Australia puts 11 asylum seekers in detention on Nauru
2023.10.25
Wellington
Australia sent 11 asylum seekers to Nauru in September, the head of Australia’s military-run border security operation told parliament, the first transfer of people to immigration detention on the 21-square kilometer Pacific island nation in nearly a decade.
Rear Adm. Justin Jones, commander of Australia’s Operation Sovereign Borders, which the government says aims to stop migrants making risky sea voyages to Australia, told a Senate committee hearing that the 11 people were transferred to Nauru for “regional processing by the government of Nauru” on Sept. 7 after being intercepted that month.
“They were transferred from Australia across to Nauru and any further details there would disclose operationally sensitive material,” he told a Senate hearing Monday under questioning from an opposition senator, video of the hearing shows. His comments confirmed a Guardian Australia report last week that said 11 asylum seekers had been secretly transferred to Nauru.
Australia has sent people who tried to arrive on its shores by boat to Nauru and Papua New Guinea since 2001, according to the Refugee Council of Australia. It halted the practice from 2008-12. Australia’s detention center on Manus island in Papua New Guinea eventually closed after the Pacific island country’s Supreme Court ruled in 2016 that it was unconstitutional.
The Australian detention center on Nauru once housed more than 1,200 people, but last year was empty with several dozen remaining refugees living in the Nauruan community, according to Australian government figures and the refugee council. As of August this year, only two refugees were on the island, according to the council.
Despite the facility being unused, Australia’s government has kept it open, providing a continuing windfall to Nauru. Fees and income tax on the profits of the detention center operator have for several years contributed more than half of the Nauru government’s annual revenue, its budget documents show.
In the Senate committee, Jones declined to give details about the asylum seekers including whether children or women were among them, their nationalities, which country they had left from in their attempt to get to Australia and how long they would be detained for.

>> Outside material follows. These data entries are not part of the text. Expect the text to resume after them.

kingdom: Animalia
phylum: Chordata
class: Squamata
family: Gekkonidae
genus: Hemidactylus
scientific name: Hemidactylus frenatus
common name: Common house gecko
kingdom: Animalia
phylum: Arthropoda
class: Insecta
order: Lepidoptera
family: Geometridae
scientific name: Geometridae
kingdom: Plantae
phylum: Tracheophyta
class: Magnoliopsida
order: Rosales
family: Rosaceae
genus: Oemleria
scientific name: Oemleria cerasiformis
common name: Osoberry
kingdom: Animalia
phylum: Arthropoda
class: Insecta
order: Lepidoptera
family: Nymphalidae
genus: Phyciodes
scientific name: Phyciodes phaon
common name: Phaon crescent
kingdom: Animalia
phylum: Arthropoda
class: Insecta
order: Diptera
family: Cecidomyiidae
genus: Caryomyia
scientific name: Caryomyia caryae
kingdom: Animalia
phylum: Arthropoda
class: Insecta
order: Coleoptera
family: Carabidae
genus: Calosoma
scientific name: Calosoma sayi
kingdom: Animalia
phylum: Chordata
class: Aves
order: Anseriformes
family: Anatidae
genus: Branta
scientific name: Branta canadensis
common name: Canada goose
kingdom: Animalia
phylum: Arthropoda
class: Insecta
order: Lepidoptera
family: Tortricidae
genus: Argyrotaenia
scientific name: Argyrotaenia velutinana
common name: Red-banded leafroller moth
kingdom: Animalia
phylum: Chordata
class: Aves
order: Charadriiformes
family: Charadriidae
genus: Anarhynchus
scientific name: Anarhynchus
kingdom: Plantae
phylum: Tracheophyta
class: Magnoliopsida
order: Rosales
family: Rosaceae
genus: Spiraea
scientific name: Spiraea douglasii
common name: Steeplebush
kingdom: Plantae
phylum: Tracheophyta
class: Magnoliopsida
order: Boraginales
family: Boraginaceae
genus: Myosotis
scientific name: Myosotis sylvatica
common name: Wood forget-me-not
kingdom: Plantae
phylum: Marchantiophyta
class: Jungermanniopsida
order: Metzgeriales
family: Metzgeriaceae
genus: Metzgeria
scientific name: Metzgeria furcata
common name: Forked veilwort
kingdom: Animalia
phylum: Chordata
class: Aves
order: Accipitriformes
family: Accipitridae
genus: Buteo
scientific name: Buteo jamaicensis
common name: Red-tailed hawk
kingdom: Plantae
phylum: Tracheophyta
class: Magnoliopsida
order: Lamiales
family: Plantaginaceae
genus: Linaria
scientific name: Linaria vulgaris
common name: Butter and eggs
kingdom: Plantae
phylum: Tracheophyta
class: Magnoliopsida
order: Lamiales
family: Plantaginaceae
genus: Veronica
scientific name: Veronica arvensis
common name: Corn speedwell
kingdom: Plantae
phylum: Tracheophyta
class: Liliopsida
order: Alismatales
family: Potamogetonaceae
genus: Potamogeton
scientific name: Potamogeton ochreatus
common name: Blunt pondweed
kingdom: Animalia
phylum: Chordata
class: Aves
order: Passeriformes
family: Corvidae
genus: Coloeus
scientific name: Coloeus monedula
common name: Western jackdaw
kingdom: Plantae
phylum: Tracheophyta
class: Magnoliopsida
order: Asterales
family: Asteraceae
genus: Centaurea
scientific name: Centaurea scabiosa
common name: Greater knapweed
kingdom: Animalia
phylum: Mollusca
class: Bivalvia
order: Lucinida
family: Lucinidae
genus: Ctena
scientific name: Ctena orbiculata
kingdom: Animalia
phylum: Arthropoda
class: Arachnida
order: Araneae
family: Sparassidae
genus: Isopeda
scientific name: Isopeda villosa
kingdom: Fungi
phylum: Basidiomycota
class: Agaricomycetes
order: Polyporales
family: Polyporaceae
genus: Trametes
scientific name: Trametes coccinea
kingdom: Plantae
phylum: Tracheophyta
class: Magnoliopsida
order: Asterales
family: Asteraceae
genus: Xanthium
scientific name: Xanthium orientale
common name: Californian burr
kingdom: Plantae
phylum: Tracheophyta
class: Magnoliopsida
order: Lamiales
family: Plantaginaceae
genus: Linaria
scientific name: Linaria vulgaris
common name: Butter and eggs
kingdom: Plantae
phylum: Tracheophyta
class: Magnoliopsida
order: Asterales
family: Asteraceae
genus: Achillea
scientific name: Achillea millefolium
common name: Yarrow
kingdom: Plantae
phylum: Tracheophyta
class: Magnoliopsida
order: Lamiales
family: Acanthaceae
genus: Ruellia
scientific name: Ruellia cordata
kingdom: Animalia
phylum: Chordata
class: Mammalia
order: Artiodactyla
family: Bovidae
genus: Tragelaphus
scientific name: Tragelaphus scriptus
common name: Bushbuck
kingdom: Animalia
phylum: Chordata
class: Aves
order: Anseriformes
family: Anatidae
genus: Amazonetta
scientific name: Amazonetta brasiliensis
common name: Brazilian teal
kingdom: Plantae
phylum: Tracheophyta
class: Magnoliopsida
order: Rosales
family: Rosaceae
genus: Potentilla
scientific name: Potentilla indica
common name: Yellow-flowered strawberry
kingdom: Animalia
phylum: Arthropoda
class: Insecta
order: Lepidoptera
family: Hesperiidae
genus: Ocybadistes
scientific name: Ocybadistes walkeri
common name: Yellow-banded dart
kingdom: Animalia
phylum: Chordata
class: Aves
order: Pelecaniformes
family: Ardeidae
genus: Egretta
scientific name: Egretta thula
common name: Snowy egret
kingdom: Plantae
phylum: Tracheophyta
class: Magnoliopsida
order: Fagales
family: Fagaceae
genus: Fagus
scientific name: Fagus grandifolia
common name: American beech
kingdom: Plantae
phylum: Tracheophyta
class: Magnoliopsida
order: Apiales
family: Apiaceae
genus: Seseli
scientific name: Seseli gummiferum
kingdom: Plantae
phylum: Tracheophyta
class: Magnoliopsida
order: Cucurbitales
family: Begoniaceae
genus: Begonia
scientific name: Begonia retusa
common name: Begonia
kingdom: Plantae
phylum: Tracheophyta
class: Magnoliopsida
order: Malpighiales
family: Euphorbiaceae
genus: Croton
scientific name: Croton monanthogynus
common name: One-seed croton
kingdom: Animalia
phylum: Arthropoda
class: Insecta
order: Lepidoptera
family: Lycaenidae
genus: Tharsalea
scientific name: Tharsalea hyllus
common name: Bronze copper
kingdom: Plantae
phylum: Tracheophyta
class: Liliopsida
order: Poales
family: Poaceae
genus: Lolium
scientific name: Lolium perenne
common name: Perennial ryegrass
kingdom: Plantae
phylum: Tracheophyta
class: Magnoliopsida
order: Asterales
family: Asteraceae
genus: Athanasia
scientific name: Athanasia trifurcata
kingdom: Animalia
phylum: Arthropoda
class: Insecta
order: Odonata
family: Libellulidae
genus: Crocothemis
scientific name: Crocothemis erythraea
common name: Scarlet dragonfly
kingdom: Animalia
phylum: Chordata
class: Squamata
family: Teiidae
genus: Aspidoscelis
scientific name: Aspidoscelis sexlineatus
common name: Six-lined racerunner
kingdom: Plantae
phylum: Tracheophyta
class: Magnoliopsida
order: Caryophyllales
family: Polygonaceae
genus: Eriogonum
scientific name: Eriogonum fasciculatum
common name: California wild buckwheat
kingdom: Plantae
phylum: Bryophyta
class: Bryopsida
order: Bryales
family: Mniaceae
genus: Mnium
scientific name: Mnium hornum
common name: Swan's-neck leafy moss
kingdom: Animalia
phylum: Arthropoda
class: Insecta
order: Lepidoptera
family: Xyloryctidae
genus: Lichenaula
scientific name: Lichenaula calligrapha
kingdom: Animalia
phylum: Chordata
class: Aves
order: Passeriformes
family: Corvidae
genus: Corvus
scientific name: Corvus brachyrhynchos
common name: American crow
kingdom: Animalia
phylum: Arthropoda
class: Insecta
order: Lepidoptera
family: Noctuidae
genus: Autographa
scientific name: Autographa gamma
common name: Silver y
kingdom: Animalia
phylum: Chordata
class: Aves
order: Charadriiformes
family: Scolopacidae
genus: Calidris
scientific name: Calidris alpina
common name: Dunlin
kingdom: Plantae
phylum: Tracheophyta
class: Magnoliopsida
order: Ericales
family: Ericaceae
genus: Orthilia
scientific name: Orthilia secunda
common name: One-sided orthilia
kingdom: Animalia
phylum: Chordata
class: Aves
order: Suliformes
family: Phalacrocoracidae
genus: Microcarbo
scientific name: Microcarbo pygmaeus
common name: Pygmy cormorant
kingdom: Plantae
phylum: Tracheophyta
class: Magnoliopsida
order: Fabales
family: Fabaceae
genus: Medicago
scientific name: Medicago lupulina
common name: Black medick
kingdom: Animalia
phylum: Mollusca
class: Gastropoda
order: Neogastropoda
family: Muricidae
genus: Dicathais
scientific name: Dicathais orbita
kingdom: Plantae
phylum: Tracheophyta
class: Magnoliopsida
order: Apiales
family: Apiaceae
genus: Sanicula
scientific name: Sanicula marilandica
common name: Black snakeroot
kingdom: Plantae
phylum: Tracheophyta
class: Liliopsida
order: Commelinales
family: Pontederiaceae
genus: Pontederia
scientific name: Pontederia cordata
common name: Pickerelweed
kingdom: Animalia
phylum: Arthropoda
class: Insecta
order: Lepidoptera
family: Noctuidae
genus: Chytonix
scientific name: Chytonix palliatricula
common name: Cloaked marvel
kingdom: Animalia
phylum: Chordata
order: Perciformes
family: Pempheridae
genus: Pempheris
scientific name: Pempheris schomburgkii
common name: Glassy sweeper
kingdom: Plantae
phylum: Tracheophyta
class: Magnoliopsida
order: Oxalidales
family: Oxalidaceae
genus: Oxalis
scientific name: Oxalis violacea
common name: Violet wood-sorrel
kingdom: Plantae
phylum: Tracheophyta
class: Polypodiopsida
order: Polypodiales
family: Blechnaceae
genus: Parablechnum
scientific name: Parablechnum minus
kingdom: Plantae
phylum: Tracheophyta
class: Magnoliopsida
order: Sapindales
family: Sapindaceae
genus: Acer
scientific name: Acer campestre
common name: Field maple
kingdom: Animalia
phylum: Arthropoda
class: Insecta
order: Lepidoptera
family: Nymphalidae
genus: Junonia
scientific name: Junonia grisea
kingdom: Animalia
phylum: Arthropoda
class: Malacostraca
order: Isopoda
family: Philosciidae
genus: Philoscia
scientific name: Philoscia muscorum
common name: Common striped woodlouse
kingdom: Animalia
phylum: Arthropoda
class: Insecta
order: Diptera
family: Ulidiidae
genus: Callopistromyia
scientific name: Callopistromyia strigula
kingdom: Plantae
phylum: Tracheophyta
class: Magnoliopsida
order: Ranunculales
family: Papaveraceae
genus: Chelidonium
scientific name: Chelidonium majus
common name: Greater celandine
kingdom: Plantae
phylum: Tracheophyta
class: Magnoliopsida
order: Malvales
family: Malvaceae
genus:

Green Party Senator Nick McKim said the secrecy was “outrageous.” There was an “Alice in Wonderland” quality to the evasiveness of Jones’ answers, he said.
Offshore detention, supported by Australia’s largest political parties and the public who feared an influx of people transported by boat via Indonesia, has resulted in years-long limbo for asylum seekers and has been criticized as a form of torture by human rights groups.
The U.N. Committee on Torture, which monitors nations’ compliance with the Convention against Torture, in November said Australia should repeal provisions in its migration law that allow mandatory and indefinite detention for people, including children, who are unauthorized arrivals to the country.
Nauru, northeast of Australia, is the world’s third smallest state by area after the Vatican and Monaco. It is reliant on aid from Australia, Taiwan, organizations such as the Asian Development Bank and the income it gets from the detention center and its tuna fishery.
The Australian government awarded a 422 million Australian dollar (U.S. $270 million) contract to U.S. prisons operator, Management & Training Corporation, to provide “Facilities, Garrison, Reception Services in Nauru,” according to details published on the Australian government’s contracting site in January. The contract covers September 2022 to September 2025.
Nauru, home to about 10,000 people, is pockmarked by a phosphate mining industry that on paper made Nauru among the world’s richest nations in the second half of last century.
The phosphate is now exhausted and Nauru turned to problematic money-making schemes such as selling passports and offshore banking that earned it international notoriety in the 1990s and 2000s.